Advice on Flywheel Serviceability

This site contains affiliate links for which LandyZone may be compensated if you make a purchase.

thspeller

Active Member
Posts
118
Location
London
Hello All. A conundrum for you. I have a pitted flywheel on my series 3 (photo attached - I don't know how bad this is as I haven't inspected many). The issue I have is that I have a rare combination of Series 3 with 5MB engine 2.25 (branded 2.3 / 11H) from early ninety. The flywheel for this particular model is no longer available (different from normal 5mb flywheel) so to replace it, I would also need to replace starter and housing - around £6-700 in all. Alternatively, I could try and get the worst of the pitting our by resurfacing. Can I please get your advice as to how bad this pitting is and whether you think resurfacing could get it to a serviceable condition. I understood that you can shave down to 34.72mm on a 5mb series 2.25 petrol. Welcome thoughts and advice please? Tom
 

Attachments

  • PHOTO-2021-01-04-16-58-13.jpg
    PHOTO-2021-01-04-16-58-13.jpg
    221.8 KB · Views: 268
Could you not just buy a flywheel, housing and starter from a 3 mb and fit them as a set? Cheaper than £600.
 
Honestly, whatever setup you try, housing, flywheel and starter come to near £600.

I think the putting was caused by rust. The engine obvious sat for a long period once.

Trying to gauge whether we think this one is salvageable? You can skim up to .74mm
 
Honestly, whatever setup you try, housing, flywheel and starter come to near £600.

I think the putting was caused by rust. The engine obvious sat for a long period once.

Trying to gauge whether we think this one is salvageable? You can skim up to .74mm
I’m sure you can skim a bit more. Unsure by how much but we used to lighten/balance them to Rev quicker.
 
Honestly, whatever setup you try, housing, flywheel and starter come to near £600.

I think the putting was caused by rust. The engine obvious sat for a long period once.

Trying to gauge whether we think this one is salvageable? You can skim up to .74mm

https://www.ebay.co.uk/itm/LAND-ROV...1a929999f8:g:LIgAAOSwHwReU~ll&redirect=mobile
£85
https://www.ebay.co.uk/itm/FITS-Lan...5b55778c17:g:aD0AAOSwYd5cEm9j&redirect=mobile
£99
I have a petrol flywheel you can have for £20
Solenoid for the starter £10
Total, £214
Just an idea
 
Thanks. I appreciate the effort to do the research but there’s a fair amount of questions out there as to whether you can fit a 3MB housing onto a 5MB engine. I think I’ll focus on skimming for now.
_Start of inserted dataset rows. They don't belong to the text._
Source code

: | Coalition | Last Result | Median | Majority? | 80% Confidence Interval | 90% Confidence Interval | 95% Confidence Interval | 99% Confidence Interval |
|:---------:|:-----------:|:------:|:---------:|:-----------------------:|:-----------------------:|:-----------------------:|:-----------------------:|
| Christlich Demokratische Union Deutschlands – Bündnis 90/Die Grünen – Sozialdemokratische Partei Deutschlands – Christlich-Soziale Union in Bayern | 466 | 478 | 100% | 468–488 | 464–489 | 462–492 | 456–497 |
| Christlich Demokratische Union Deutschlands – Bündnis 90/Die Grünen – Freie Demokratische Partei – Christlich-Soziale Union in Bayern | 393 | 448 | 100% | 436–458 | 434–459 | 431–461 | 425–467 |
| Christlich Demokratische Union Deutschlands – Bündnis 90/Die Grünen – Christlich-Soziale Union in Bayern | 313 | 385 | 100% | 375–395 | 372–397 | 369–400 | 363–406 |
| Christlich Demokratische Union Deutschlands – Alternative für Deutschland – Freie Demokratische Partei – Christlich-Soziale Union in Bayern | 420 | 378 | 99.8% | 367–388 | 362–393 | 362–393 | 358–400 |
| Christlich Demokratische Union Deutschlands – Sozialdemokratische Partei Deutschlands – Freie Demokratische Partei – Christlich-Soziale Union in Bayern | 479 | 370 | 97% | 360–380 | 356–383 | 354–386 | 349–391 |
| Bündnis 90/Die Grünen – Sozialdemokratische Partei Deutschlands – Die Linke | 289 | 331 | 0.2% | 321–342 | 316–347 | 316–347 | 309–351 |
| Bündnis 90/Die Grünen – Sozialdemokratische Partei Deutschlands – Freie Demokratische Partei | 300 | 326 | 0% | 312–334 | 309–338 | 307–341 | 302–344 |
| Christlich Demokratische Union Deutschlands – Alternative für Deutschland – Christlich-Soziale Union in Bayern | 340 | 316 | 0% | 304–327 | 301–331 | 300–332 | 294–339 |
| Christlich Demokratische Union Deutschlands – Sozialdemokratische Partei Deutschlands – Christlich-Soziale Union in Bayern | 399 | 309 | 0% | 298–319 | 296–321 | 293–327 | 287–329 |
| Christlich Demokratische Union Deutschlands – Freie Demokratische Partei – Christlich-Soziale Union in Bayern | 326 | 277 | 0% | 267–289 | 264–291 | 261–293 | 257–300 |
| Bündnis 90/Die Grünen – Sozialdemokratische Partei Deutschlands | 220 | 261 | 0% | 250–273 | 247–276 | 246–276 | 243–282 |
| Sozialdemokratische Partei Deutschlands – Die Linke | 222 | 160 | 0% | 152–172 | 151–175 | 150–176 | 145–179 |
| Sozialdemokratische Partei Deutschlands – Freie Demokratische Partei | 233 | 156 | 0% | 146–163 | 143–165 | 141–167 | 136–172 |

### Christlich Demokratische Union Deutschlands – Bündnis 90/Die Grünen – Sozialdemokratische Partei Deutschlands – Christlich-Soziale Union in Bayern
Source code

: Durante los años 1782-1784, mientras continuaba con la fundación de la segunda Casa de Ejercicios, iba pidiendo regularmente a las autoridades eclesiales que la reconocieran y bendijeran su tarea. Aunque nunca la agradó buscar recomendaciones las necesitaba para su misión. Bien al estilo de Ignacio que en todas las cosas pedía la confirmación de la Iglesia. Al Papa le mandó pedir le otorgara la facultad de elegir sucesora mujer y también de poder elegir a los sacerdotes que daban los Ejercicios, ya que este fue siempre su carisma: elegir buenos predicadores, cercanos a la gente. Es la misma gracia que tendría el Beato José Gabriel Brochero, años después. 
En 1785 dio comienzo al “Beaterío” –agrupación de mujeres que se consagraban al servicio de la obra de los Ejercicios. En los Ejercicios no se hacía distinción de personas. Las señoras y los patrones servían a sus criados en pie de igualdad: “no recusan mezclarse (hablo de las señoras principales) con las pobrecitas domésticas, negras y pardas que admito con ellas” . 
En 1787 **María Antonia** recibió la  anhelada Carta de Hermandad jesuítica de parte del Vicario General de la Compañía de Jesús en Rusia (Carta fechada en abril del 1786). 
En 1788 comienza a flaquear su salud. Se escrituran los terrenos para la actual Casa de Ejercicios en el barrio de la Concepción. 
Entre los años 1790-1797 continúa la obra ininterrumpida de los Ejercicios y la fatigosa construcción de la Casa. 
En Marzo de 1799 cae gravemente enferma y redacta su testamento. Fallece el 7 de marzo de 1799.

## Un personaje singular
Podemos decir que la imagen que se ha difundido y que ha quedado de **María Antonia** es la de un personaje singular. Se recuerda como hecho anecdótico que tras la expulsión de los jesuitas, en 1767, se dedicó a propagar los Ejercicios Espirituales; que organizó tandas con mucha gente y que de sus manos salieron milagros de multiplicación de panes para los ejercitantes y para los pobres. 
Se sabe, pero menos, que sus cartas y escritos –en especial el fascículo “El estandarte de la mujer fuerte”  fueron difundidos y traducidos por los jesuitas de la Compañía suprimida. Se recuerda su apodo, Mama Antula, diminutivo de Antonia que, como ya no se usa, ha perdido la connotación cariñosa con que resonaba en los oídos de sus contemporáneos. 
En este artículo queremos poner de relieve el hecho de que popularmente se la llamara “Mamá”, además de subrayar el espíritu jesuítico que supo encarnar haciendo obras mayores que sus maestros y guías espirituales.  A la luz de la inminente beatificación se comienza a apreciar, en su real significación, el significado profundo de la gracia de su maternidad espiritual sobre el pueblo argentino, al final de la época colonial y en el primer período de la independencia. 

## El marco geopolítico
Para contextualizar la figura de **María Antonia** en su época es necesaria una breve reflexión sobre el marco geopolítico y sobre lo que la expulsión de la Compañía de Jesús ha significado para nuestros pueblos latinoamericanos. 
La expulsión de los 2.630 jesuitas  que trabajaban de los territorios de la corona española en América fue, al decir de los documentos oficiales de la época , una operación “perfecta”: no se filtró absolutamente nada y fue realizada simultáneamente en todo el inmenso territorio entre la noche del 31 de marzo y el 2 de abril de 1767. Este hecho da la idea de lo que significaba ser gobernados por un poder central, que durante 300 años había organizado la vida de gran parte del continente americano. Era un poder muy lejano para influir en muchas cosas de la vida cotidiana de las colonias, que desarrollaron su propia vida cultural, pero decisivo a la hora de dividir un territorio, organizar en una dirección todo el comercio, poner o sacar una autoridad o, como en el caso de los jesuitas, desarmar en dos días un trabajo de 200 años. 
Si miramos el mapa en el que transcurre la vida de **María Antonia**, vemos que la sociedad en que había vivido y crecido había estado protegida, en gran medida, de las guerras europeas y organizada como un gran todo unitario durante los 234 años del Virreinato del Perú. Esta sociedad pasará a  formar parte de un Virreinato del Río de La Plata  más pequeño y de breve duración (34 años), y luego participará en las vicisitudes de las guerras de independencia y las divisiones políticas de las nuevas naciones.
Alternatively, would it be possible to get a 5MB series flywheel and add a ring gear from the 5MB ninety? It’s the number of teeth which mean a straight 5mb series flywheel won’t work on my engine. No idea how you work out whether the flywheels are same diameter....?
 
I would happily reuse that, I bet the pitting is not even 10 percent of the total friction plate surface area.

I have refitted rusty ones, cracked ones, severely cracked ones, one with massive tramline grooves caused by the plate rivets, even ones with huge areas of blued/torn up steel, all drove fine afterwards, yes clutch life will be effected but even if it is halfed who cares? it will still be years before you need to go in there again.
 
I would happily reuse that, I bet the pitting is not even 10 percent of the total friction plate surface area.

I have refitted rusty ones, cracked ones, severely cracked ones, one with massive tramline grooves caused by the plate rivets, even ones with huge areas of blued/torn up steel, all drove fine afterwards, yes clutch life will be effected but even if it is halfed who cares? it will still be years before you need to go in there again.
I have to agree with this, I would just reuse as is, it does not look bad enough to be likely to cause any drastic issues with either balancing or clutch bite. It is not a high revving performance engine and I assume you are not using it to hauls 8ton trailers around and doing racing starts where you need a high performance clutch.
 
Hello. So thought it is good etiquette to update on the final outcome for future users of this thread. I consulted 3 expert firms (including turner engineering) who all said i could be ground down to give a decent working surface. Their view was if expensive disc brakes can have grooves and holes in them, why can't a fly wheel have some minor pitting. They reckon they can get the worst off to give a decent finish (albeit won't be perfect). Land Rover manual say you can take off 0.74mm off a petrol flywheel but no firm was worried about taking off more than this. Apparently diesel and 2.3/2.5 Petrol wheels were build heavier so can have more still removed. I understand that removing the clutch plate studs without braking them is the hardest part. I also had my ring gear replaced whilst they were at it. Since I have a rare flywheel it all added up to £330 (mug) but the basic grinding at a specialist was around £90. Hope that helps anyone in future.